Elielson – Não, porque nós mexemos na parte pior deles, que é a parte externa, a parte do dinheiro. Prendemos todos os maiores operadores. Tem 12 pessoas presas, donas de empresas fantasmas que sustentavam e abasteciam as grandes madeireiras. Levantamos 600 empresas fantasmas, mas calculamos que existam pelo menos mil.

No Mato Grosso?

Elielson – Só no Mato Grosso. Destruímos esse grupo em Sinop, Aripuanã, Juína, Cuiabá, Guarantã, Marcelândia, Sorriso. Grupos isolados, bandidos isolados. Para acontecer a fraude, também tem que ter gente de dentro. Quando nós estirpamos aquele núcleo interno e dragamos para dentro da cadeia o externo, atrás não tem mais ninguém, tiramos essa possibilidade. O que pode acontecer é, daqui a dez anos, se não houver uma reforma moral no órgão, acontecer de novo. Mas isso pode ocorrer no Ibama, no INSS, em qualquer lugar. Só que no Ibama de Mato Grosso sabemos que agora é muito mais difícil. Em 2003, fizemos uma operação em Rondônia. Hoje Rondônia precisa de um trabalho desses de novo, porque agimos numa cidade pequenininha, Ariquemes. E não olhamos um horizonte maior. Dezessete pessoas foram presas na Operação Setembro Negro, em um dia só. A cidade virou um cenário cinematográfico. Imagina uma cidadezinha que é um ovo, com helicóptero descendo, polícia chegando, aquelas pessoas sendo presas. Só que lá a gente já sabe que a fraude voltou.

Material fornecido »
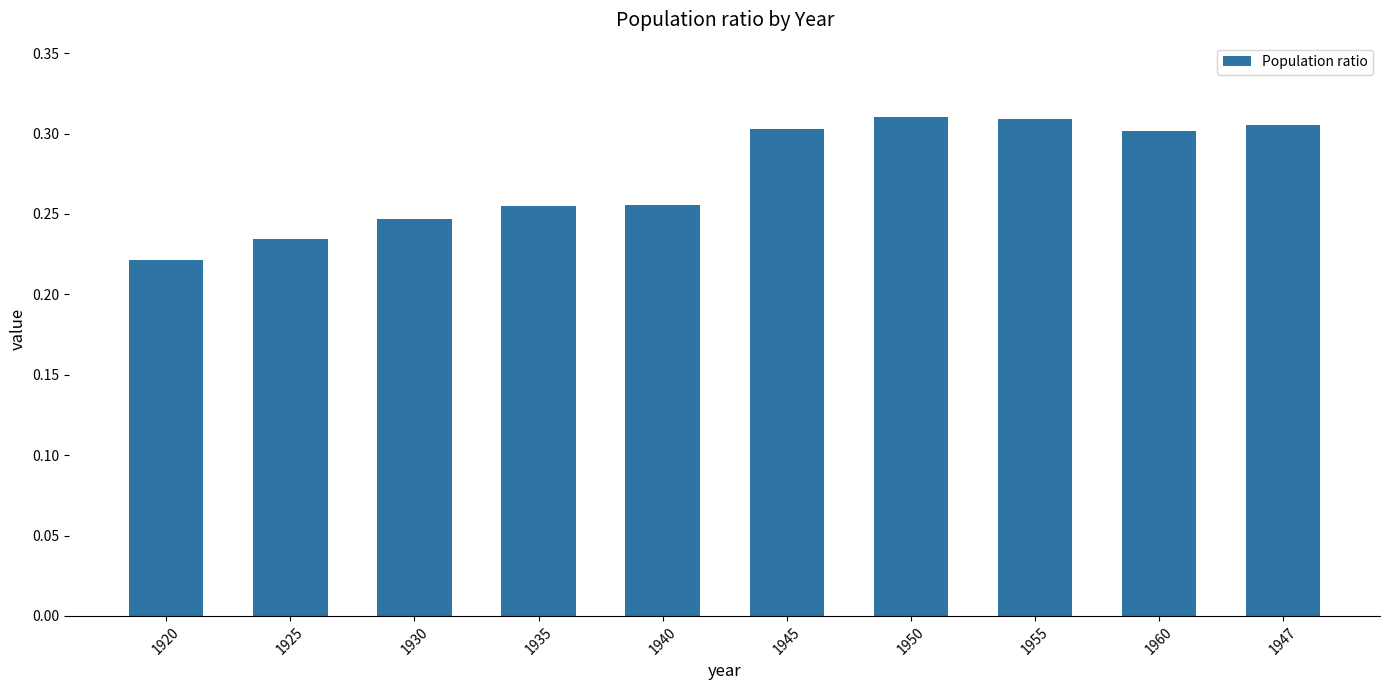

What is the label of the 1st bar from the right?

1947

Como fazer »
Diga se cada afirmação concorda com o texto de origem, respondendo sim ou não e citando as palavras do texto que decidem: (a) doze pessoas donas de empresas fantasmas foram presas; (b) foram levantadas mil empresas fantasmas no Mato Grosso; (c) a Operação Setembro Negro prendeu dezessete pessoas em um só dia. O material não tem nenhum papel aqui.

Resposta »
(a) Sim: "Tem 12 pessoas presas, donas de empresas fantasmas"
(b) Não: "Levantamos 600 empresas fantasmas, mas calculamos que existam pelo menos mil."
(c) Sim: "Dezessete pessoas foram presas na Operação Setembro Negro, em um dia só."